Part 4 of 2011 Ketchup Soup
We got a little dusting of snow after the first week into December, but it melted quickly and the rest of the month remained unusually warm for our area.
Remember those green tomatoes I harvested at the end of October? Well, a few of them got mushy, but most of them slowly got their color sitting inside that newspaper lined box in the basement. They didn’t taste as good as if they had ripened outside on the plants, of course; however, they were still better than store bought tomatoes. It helped, too, that I could use them with my fresh herbs or frozen pesto. And that is how I used the last of them up in December: I made one last round of bruschetta with tomatoes and pesto from the garden.
Putting the Garden to Bed at Last
Just before that bit of snow came, my sweet husband had the time and opportunity to pick up some free composted organic horse manure and manually till it into the vegetable beds. I love him!
The black plastic keeps the soil warmer and drier so it will be ready to work sooner in the spring.

> _RAW DATA_
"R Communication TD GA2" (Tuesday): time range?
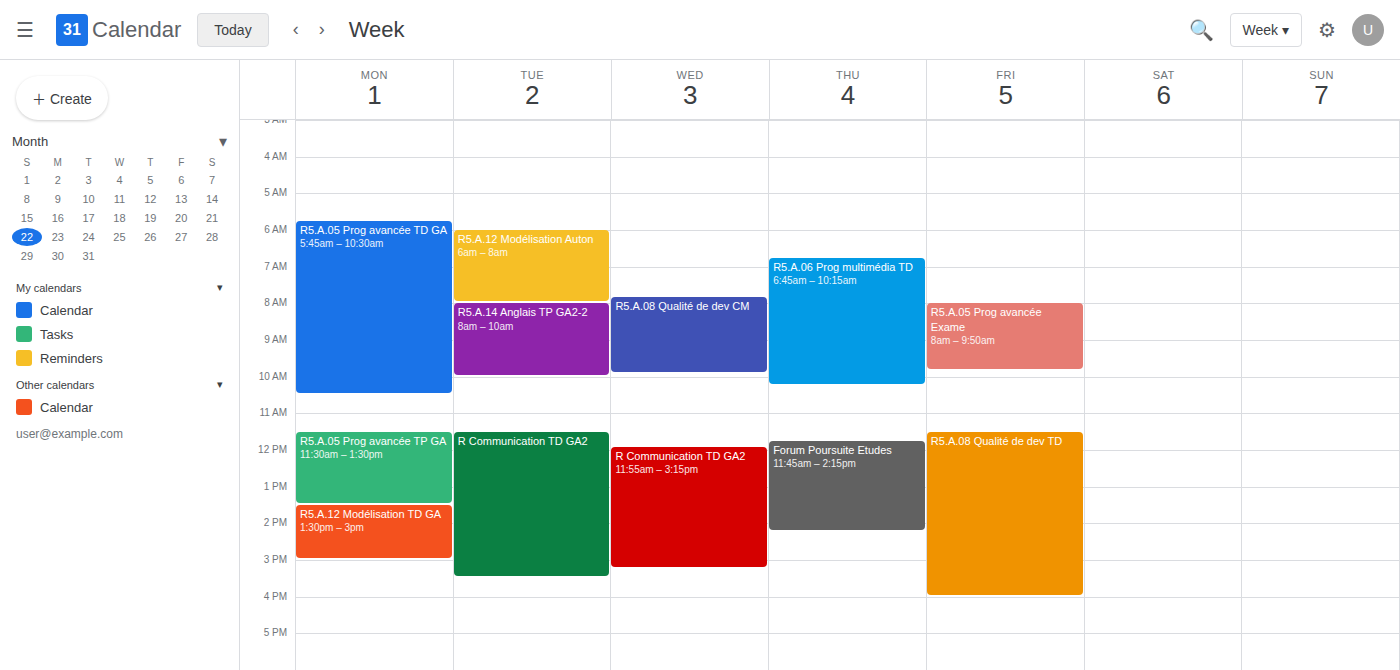
11:30 AM to 3:30 PM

> _GOAL_
From the December garden post above, write out the passage that begins with the words "Part 4 of 2011" and ends after the words "from the garden.", keeping every word and mark unchanged.

> _SOLUTION TO THIS EXERCISE_
Part 4 of 2011 Ketchup Soup
We got a little dusting of snow after the first week into December, but it melted quickly and the rest of the month remained unusually warm for our area.
Remember those green tomatoes I harvested at the end of October? Well, a few of them got mushy, but most of them slowly got their color sitting inside that newspaper lined box in the basement. They didn’t taste as good as if they had ripened outside on the plants, of course; however, they were still better than store bought tomatoes. It helped, too, that I could use them with my fresh herbs or frozen pesto. And that is how I used the last of them up in December: I made one last round of bruschetta with tomatoes and pesto from the garden.